Le cycle sacré de 260 jours est composé de deux cycles plus courts: les chiffres 1 à 13, et 20 noms de jours différents. Le nom de chaque journée est représenté par un dieu qui transporte le temps à travers le ciel, marquant ainsi le passage du jour à la nuit. Les noms des jours sont les suivants: Imix, Ik, Akbal, Kan, Chicchan, Cimi, Manik, Lamat, Muluc, Oc, Chuen, Eb, Ben, Ix, Men, Cib, Caban, Eiznab, Cauac et Ahau. Certains de ces noms renvoient à des divinités animales comme Chuen (le chien) et Ahau (l'aigle); certains archéologues ont fait remarquer que la séquence des animaux chez les Mayas est parallèle à celle des signes lunaires du zodiaque de nombreuses civilisations de l'Orient et de l'Asie du Sud-Est.

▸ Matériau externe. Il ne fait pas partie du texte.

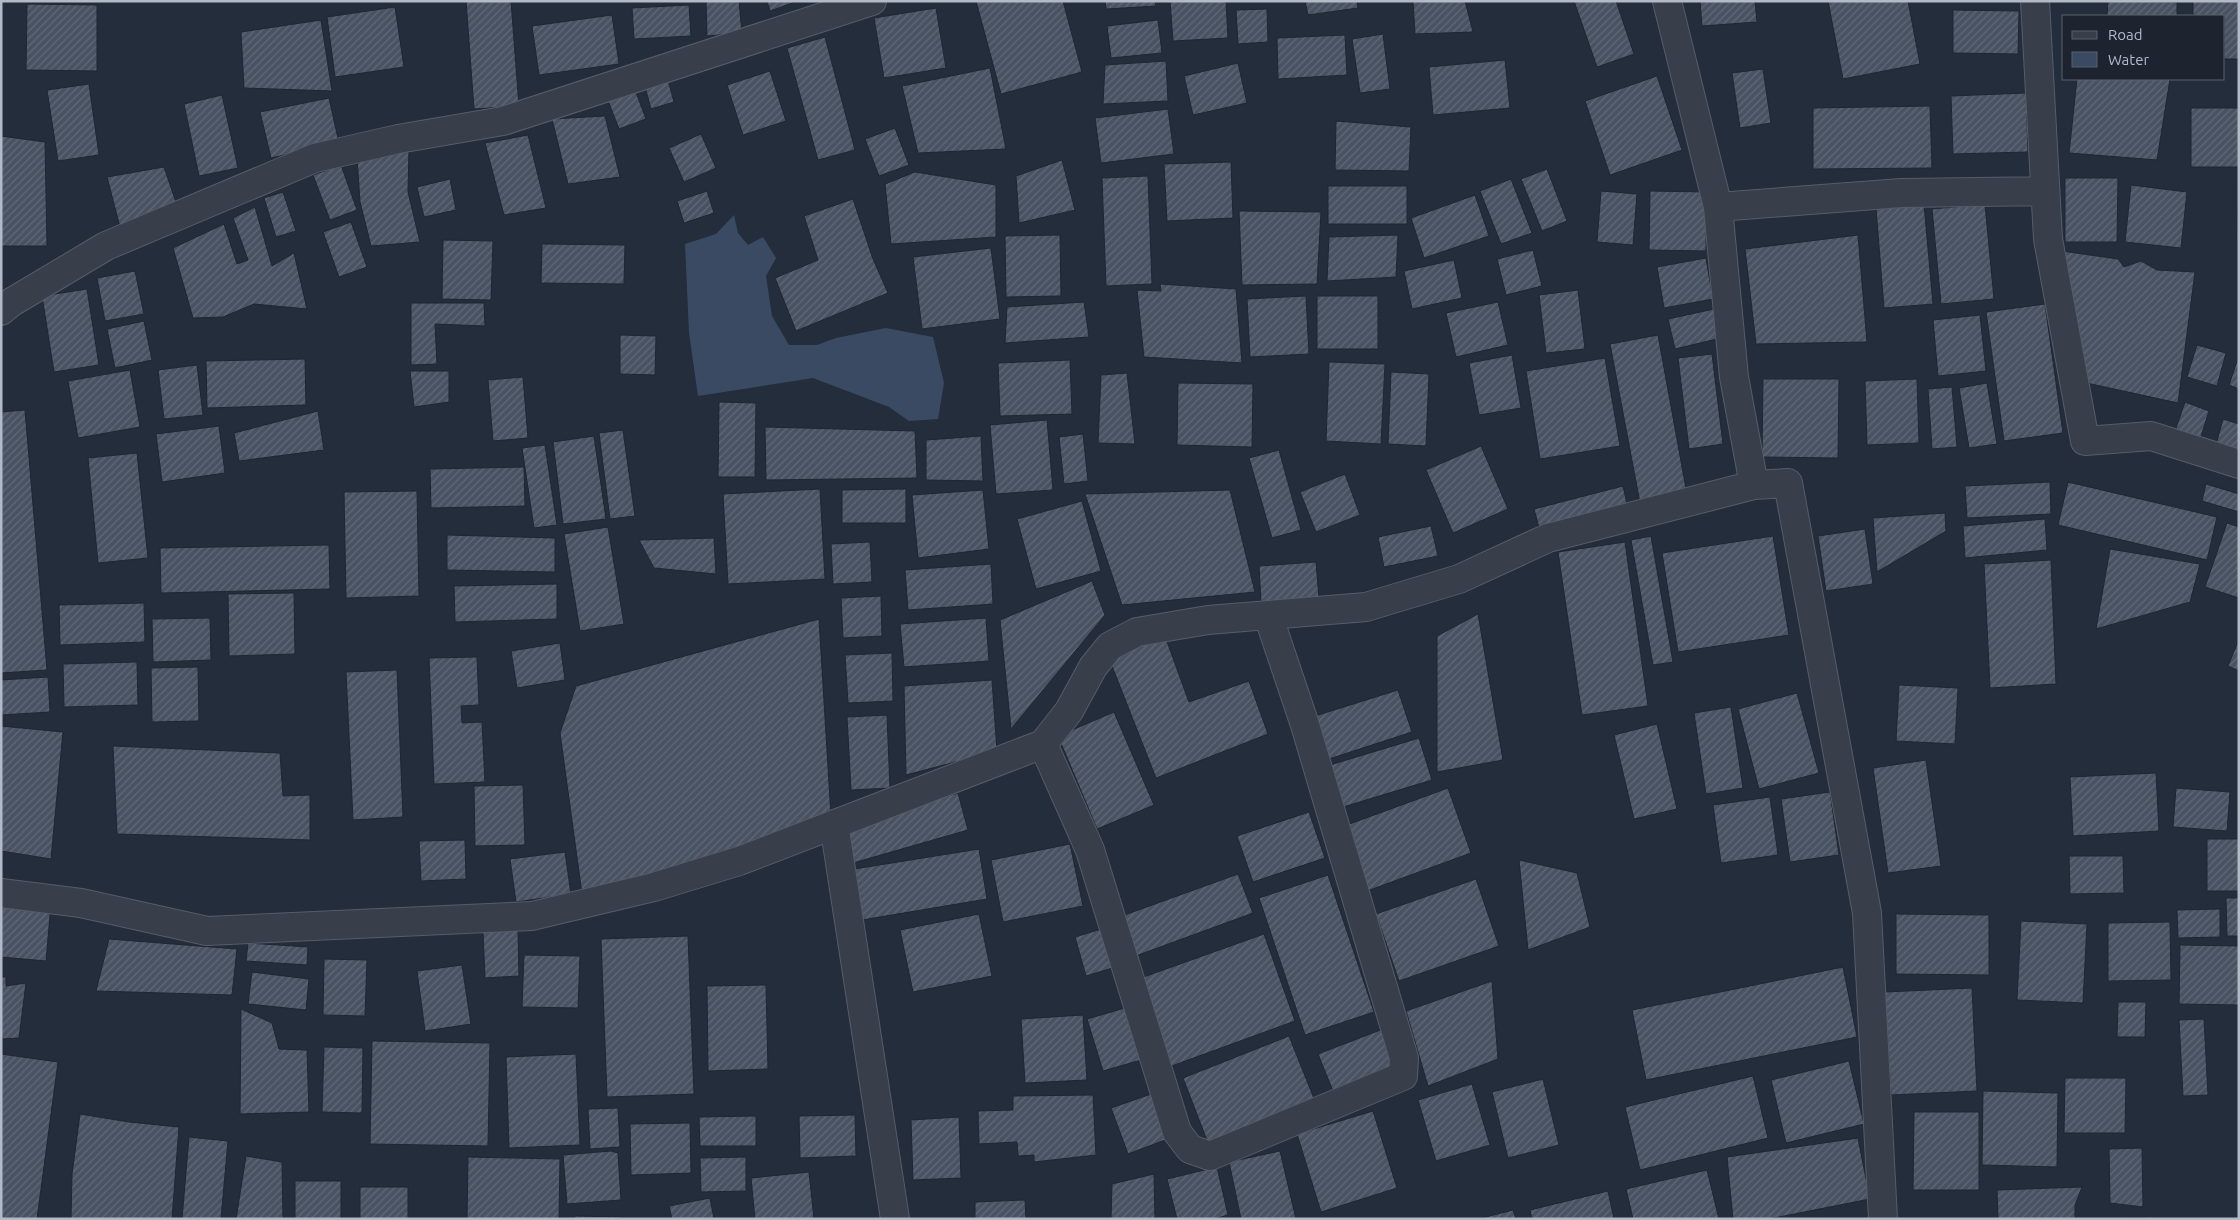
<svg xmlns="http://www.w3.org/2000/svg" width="2240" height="1220" font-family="Ubuntu,sans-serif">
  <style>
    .water { fill: #3a4a63 }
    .building { fill: url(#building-hatch); stroke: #1f2632 }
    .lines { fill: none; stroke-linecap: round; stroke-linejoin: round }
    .minor-casing { stroke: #565d69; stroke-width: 30 }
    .minor { stroke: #383f4b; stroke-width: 28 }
  </style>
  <defs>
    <pattern id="building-hatch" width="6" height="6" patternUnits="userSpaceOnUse" patternTransform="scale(1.25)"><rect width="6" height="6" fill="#485262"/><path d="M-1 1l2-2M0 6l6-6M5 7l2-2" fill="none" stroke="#606977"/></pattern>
  </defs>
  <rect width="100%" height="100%" fill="#242d3b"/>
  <path class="water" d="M734 215 738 233 748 245 763 237 776 258 766 276 772 316 789 345H817L836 338 886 328 933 337 944 383 938 419 909 421 889 407 813 378 698 396 689 333 685 244 716 234Z"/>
  <path class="building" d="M466 1H511L519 106 474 109Z
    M706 1H739L742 33 707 36Z
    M767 1H798L770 11Z
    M976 1H1063L1082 72 1001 94Z
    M1105 1H1155L1156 6 1106 9Z
    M1170 1H1226L1228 38 1173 41Z
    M1305 1H1357L1358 8 1308 15Z
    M1413 1H1465L1473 32 1415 34Z
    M1574 1H1616L1634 54 1597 67Z
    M1700 1H1755L1757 22 1702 26Z
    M1828 1H1908L1920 64 1843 79Z
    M2108 1 2177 2V16H2107Z
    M2193 1H2239V59H2224V16H2193Z
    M27 4 97 5V71L26 70Z
    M689 5 691 36 634 39 632 8Z
    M395 7 404 67 335 77 327 17Z
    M936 8 946 68 884 78 874 18Z
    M1267 9 1268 42 1238 44 1236 10Z
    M1953 10 2019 11 2018 54 1953 53Z
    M612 15 619 64 539 75 532 26Z
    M321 20 332 91 244 88 241 32Z
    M1158 20 1162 53 1111 58 1107 26Z
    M1383 34 1390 89 1360 93 1352 39Z
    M1345 35 1347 75 1278 79 1277 38Z
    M825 37 855 150 818 160 787 48Z
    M1505 60 1510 108 1433 115 1429 67Z
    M1166 61 1168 101 1103 104 1105 65Z
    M1238 63 1247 103 1193 115 1184 76Z
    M990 68 1006 149 918 153 902 86Z
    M1763 69 1771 123 1740 128 1732 73Z
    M770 71 786 121 743 135 727 85Z
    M1657 76 1682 150 1610 175 1585 101Z
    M2077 79H2170L2157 160 2069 153Z
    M668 80 674 102 651 109 645 87Z
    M89 84 99 155 58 161 47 90Z
    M634 87 646 119 619 129 607 98Z
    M2026 93 2028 152 1953 154 1951 96Z
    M222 95 238 168 199 176 184 104Z
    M329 98 339 143 271 158 260 112Z
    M1930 106 1932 168 1813 169V108Z
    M2191 108H2239V167H2191Z
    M1168 109 1174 154 1101 163 1095 118Z
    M605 116 620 177 568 184 552 119Z
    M1336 121 1411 127 1409 171 1335 170Z
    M895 128 909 165 879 176 865 139Z
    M701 134 716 168 684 182 669 148Z
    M528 135 546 208 504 215 485 143Z
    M1 136 45 142 47 246H1Z
    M390 147 409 148 408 192 420 242 371 246 360 202 357 158H381Z
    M1062 160 1075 210 1019 223 1016 176Z
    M1231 162 1233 218 1167 221 1164 164Z
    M341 165 357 210 330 220 313 175Z
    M164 167 179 211 121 231 107 177Z
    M1547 169 1567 221 1542 231 1521 179Z
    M915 172 996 185V237L891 244 885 184Z
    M1148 176 1152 284 1106 286 1102 178Z
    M2065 178H2118L2117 242H2065Z
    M450 179 456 210 424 217 417 187Z
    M1511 179 1532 233 1501 244 1480 191Z
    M2238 182H2239V239H2237Z
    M2131 185 2187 192 2181 248 2125 242Z
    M1328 186H1407V224H1328Z
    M707 191 714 213 684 223 677 201Z
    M1601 191 1637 194 1633 245 1597 242Z
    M1650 191 1707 192 1706 251 1649 250Z
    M283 192 296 231 276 237 264 198Z
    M1475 195 1489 236 1424 258 1411 218Z
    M853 199 873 259 888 293 796 331 775 278 818 260 804 216Z
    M1924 204 1933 304 1884 308 1876 209Z
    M1985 204 1994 299 1941 304 1932 209Z
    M255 207 272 266 294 253 307 309 254 304 223 317 193 318 173 248 224 224 237 264 248 260 233 218Z
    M1239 211 1321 212 1317 284 1242 285Z
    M351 222 367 267 339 277 323 232Z
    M1060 235 1061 296 1006 297 1005 236Z
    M1398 235 1396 277 1327 281 1329 237Z
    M1858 235 1867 342 1756 344 1745 249Z
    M443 240 493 241 491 300 442 299Z
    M542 244 625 245 624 284 541 283Z
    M991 248 1000 319 922 329 913 257Z
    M1533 250 1542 286 1506 295 1497 259Z
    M2062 251 2118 259 2124 267 2141 261 2157 270 2195 272 2178 403 2073 380Z
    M1706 258 1713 299 1664 308 1657 267Z
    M1454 260 1462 298 1412 309 1404 271Z
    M135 271 144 314 105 321 97 278Z
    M1160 284 1236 289 1242 363 1144 357 1137 290 1161 291Z
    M87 289 99 365 54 372 42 296Z
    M1578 290 1585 349 1546 353 1539 295Z
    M1306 296 1309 354 1250 357 1247 299Z
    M1317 296H1378V349H1317Z
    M1084 302 1089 337 1005 343 1007 307Z
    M1498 302 1508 345 1456 357 1446 313Z
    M411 303H484L485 326 435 324 437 364 411 365Z
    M2045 304 2063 433 2004 441 1986 312Z
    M1714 309 1721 338 1675 349 1668 319Z
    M1980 315 1986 371 1938 376 1933 320Z
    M144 321 152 360 115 368 107 329Z
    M620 335 656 336 655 375 620 374Z
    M1658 335 1687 494 1640 503 1610 344Z
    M2197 345 2226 353 2217 386 2187 377Z
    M1712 354 1723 444 1689 449 1678 358Z
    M1512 355 1521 408 1479 415 1469 363Z
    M1605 358 1620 446 1540 459 1526 371Z
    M2238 358H2239V389L2229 385Z
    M305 359 306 405 207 408 206 361Z
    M1070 360 1072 414 1000 416 998 363Z
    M1329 362 1385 364 1381 444 1326 441Z
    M197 365 203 415 164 419 158 370Z
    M130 370 140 427 78 438 68 381Z
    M410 371H449V402L414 407Z
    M1391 372 1429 374 1426 446 1388 444Z
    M1127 373 1135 444 1098 443 1101 375Z
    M523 377 528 438 493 441 488 380Z
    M1763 379H1839L1838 458 1762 457Z
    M1917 379 1919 443 1867 445 1865 381Z
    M1178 383 1253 384 1252 447 1177 445Z
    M1987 383 1997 444 1969 448 1959 388Z
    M1952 387 1957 447 1932 449 1928 389Z
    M719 402 756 403 755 477H718Z
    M2185 402 2209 411 2199 443 2174 434Z
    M25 410 47 670 1 673V412Z
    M318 411 324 450 239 461 234 433Z
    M2223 419 2239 424V454L2215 448Z
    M1047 420 1053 490 996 494 990 425Z
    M219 426 225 473 162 482 156 434Z
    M765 427 915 431 917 478 766 480Z
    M623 430 635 516 610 519 599 433Z
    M1083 434 1088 481 1064 484 1059 437Z
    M594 436 606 519 563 524 553 442Z
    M981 436 983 481 926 480V440Z
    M545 445 557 525 534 528 522 448Z
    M1481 446 1508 509 1453 533 1426 470Z
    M1279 450 1301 530 1272 538 1249 458Z
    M137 453 148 558 98 563 88 458Z
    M524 467 525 506 431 508 430 469Z
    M1345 474 1360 515 1316 532 1300 492Z
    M2050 482 2051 514 1967 518 1965 486Z
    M2068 482 2217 517 2207 560 2058 525Z
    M2206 484 2239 494V512L2202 501Z
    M1623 486 1629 512 1541 535 1534 509Z
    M820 489 825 579 728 584 723 494Z
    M906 489V523H842V490Z
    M983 490 989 549 918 558 912 495Z
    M1230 490 1255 592 1122 605 1085 494Z
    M417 491 419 596 346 598 344 492Z
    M1082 501 1101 571 1036 589 1017 519Z
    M1945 513 1946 531 1877 572 1873 518Z
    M2045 519 2047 550 1965 558 1963 526Z
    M2227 523 2239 527V598L2205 587Z
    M1431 526 1438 556 1384 567 1378 537Z
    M608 527 624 624 580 631 564 534Z
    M1865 529 1873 584 1826 591 1818 536Z
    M447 535 555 538V572L447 570Z
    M1651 536 1673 662 1653 665 1631 540Z
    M1773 536 1789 635 1678 652 1662 553Z
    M714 538 716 574 654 568 639 540Z
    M870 542 872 582 833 584 831 544Z
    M1625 542 1648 706 1582 715 1558 552Z
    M329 545 330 589 161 593 160 548Z
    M2110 549 2200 564 2190 602 2096 629Z
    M2051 560 2056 684 1990 688 1984 564Z
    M1316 562 1319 598 1261 602 1259 566Z
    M991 564 993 604 908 610 905 570Z
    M1092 581 1105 615 1011 729 1000 620Z
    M557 584V619L455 622 454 586Z
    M294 593 295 654 229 656 228 594Z
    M881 596 882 636 843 638 841 598Z
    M144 603 145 642 60 645 59 605Z
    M1478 614 1503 760 1437 772V636Z
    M210 618 211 660 153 662 152 619Z
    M986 618 989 661 904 667 900 624Z
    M819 619 831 816 727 860 582 894 560 733 576 686Z
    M1165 636 1189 702 1249 681 1268 734 1156 778 1108 656Z
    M2239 639V671L2228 666Z
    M560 643 565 680 517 688 511 651Z
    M892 653 893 701 848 703 845 655Z
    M477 657 479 705 461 706 462 723 482 722 485 782 434 784 429 658Z
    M137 662 138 705 64 707 63 664Z
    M198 667 199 721 152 722 151 668Z
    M397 670 403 817 353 820 346 672Z
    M48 677 50 712 1 715V680Z
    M992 680 997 751 906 775 904 686Z
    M1899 685 1958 688 1955 744 1896 741Z
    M1398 690 1412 732 1329 759 1315 716Z
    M1797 693 1819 773 1759 789 1738 709Z
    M1731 707 1743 788 1706 794 1694 713Z
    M1114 712 1154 805 1097 829 1058 736Z
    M887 715 890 788 851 790 847 717Z
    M1657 724 1677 809 1634 819 1614 735Z
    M1 726 63 732 51 859 1 851Z
    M1419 738 1432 780 1343 807 1330 765Z
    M113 746 280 753 283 796 310 795V840L117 834Z
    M1926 760 1941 866 1888 873 1873 768Z
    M2156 773 2159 831 2073 836 2070 777Z
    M523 785 525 845 475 846 474 786Z
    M1448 788 1471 853 1367 891 1344 826Z
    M2176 788 2230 792 2227 831 2173 827Z
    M1830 792 1839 855 1790 862 1781 799Z
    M958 793 968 830 853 863 842 827Z
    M1770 797 1778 855 1721 863 1713 805Z
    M1309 812 1325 858 1253 882 1237 836Z
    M2207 839H2239V891H2207Z
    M465 840 466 879 421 881 419 841Z
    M1070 844 1083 906 1003 922 991 860Z
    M979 849 987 899 856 921 848 870Z
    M565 852 571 894 516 902 510 859Z
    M2069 856H2123L2124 893 2070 894Z
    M1519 860 1577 873 1590 927 1528 950Z
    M1238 874 1253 913 1133 957 1119 917Z
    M1328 875 1374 1012 1305 1035 1259 898Z
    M1476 879 1499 946 1399 981 1376 914Z
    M2226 898H2239V936H2227Z
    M1 900 51 904 46 961 1 957Z
    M2220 909V937L2178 938 2177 910Z
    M979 914 992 976 913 992 900 930Z
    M1896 914 1989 915V975L1896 974Z
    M2021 921 2087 924 2083 1003 2017 1000Z
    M2170 922 2171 980 2108 981V923Z
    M1108 927 1119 966 1086 976 1075 937Z
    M518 930 519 976 485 978 483 932Z
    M1264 934 1295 1021 1169 1067 1138 979Z
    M688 936 694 1094 607 1097 601 939Z
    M109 939 237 949 232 995 96 991Z
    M248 943 308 947 307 965 246 961Z
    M2180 945 2239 946V1005L2179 1004Z
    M524 955 580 956 578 1008 522 1007Z
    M324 959 367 960 365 1016 323 1015Z
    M462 965 471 1024 425 1031 417 971Z
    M1843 967 1857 1037 1646 1080 1632 1010Z
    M252 972 309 979 306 1010 248 1004Z
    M1 977H6V986L26 983 19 1038 1 1039Z
    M1492 981 1498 1059 1428 1086 1406 1011Z
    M766 985 768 1069 708 1071 707 986Z
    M1972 988 1977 1091 1891 1095 1885 992Z
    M2118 1002H2146L2145 1037H2117Z
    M1132 1006 1148 1058 1103 1071 1087 1019Z
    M241 1009 272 1023 279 1049 307 1050 309 1112 240 1114Z
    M1083 1015 1087 1080 1025 1083 1021 1019Z
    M2204 1019 2208 1095 2183 1096 2179 1020Z
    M1383 1029 1399 1071 1335 1096 1318 1054Z
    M1289 1036 1315 1101 1208 1143 1183 1078Z
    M372 1041 490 1043 488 1146 370 1144Z
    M324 1047 363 1048 362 1113 322 1112Z
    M1 1054 58 1062 37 1219H1Z
    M576 1054 580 1145 509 1148 506 1057Z
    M1849 1061 1864 1124 1786 1143 1771 1080Z
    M1753 1076 1768 1138 1640 1170 1625 1107Z
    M2065 1078H2126L2125 1133H2064Z
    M1543 1079 1559 1145 1508 1158 1492 1092Z
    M1472 1084 1490 1145 1436 1161 1418 1100Z
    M1983 1091 2058 1093 2057 1167 1982 1165Z
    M1157 1092 1173 1137 1128 1154 1111 1108Z
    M1093 1095 1096 1155 1034 1162V1155L1018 1156 1017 1142 979 1144 978 1111 1013 1110V1096Z
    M618 1108 620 1147 590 1149 588 1109Z
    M1373 1111 1397 1188 1321 1212 1297 1134Z
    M1914 1112H1979V1190H1913Z
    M80 1114 129 1122 179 1127 172 1219H71L72 1174Z
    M855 1115 856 1156 800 1158 799 1116Z
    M756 1116V1146H700L699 1117Z
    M959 1117 961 1178 913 1180 911 1120Z
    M690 1123 691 1173 631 1175 630 1124Z
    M189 1137 228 1141 221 1219H182Z
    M1858 1138 1870 1199 1769 1219H1733L1727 1157Z
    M2142 1148 2143 1207 2110 1203 2109 1149Z
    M611 1151 618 1153 621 1200 567 1204 563 1155Z
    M1280 1151 1296 1219H1241L1229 1162Z
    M246 1156 282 1162 283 1219H236Z
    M468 1157 560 1159 559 1219H467Z
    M746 1157V1191L701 1192 700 1158Z
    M1217 1167 1228 1215 1214 1219H1177L1167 1179Z
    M1707 1170 1719 1219H1633L1626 1189Z
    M809 1172 814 1219H755L751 1178Z
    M1154 1174 1155 1219H1111L1112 1184Z
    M295 1181H341V1219H295Z
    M360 1187H408V1219H360Z
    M2082 1187 2075 1205V1219H1998L1997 1190Z
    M1608 1191 1614 1219H1532L1530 1210Z
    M710 1198 714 1219H672L669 1206Z
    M1025 1200 1026 1219H975V1202Z
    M1513 1210 1516 1219H1478Z
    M575 1216 622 1217V1219H575Z
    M2153 1217V1219H2115Z"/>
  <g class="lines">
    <g class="minor-casing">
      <path id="minor" d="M1667 1 1718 207 1734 377 1754 485
        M2035 1 2048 239 2085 441 2151 436 2239 464
        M1718 207 1901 193 2045 191
        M1 311 12 302 106 246 315 158 398 139 503 121 872 1
        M1043 744 1090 850 1177 1132 1190 1149 1210 1156 1403 1076 1404 1058 1305 725 1268 615
        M834 824 895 1219
        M1 893 81 903 207 931 532 916 654 887 739 861 1043 744 1069 711 1093 667 1110 646 1137 632 1208 620 1366 607 1459 579 1548 538 1754 485 1788 483 1867 913 1883 1219"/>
    </g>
    <use href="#minor" class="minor"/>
  </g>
  <rect width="2240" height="1220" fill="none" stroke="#b3bac7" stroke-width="5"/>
  <rect x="2062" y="15" width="162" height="65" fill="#1d2430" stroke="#59606c"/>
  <rect x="2072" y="31" width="25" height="8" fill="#383f4b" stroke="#59606c"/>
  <text x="2108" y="40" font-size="15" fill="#b3bac7">Road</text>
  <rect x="2072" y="52" width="25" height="15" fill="#3a4a63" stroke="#59606c"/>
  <text x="2108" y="65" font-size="15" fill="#b3bac7">Water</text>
</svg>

Glyphes correspondant à deux des dix-mois de
l'année Vague : Pop (à gauche) et Zotz.
Selon la formule du tzolkin de 260 jours, le temps n'est pas linéaire mais il évolue en cercles concentriques semblables à une spirale. Les deux cycles de 13 et de 20 s'entremêlent et se répètent sans cesse. Le calendrier commence donc par 1 Imix, 2 Ik, 3 Akbal, et ainsi de suite jusqu'à 13 Ben, après quoi il enchaîne avec 1 Ix, 2 Men, etc. Dans ce contexte, le jour Imix devient 8 Imix. Le dernier jour de ce cycle de 260 jours est le 13 Ahau. Personne ne connaît au juste l'origine de ce calendrier inusité. Le cycle de 260 jours peut regrouper plusieurs événements célestes, y compris la configuration de Mars, les apparitions de Vénus, les saisons d'éclipse et même l'intervalle entre la conception et la naissance des humains.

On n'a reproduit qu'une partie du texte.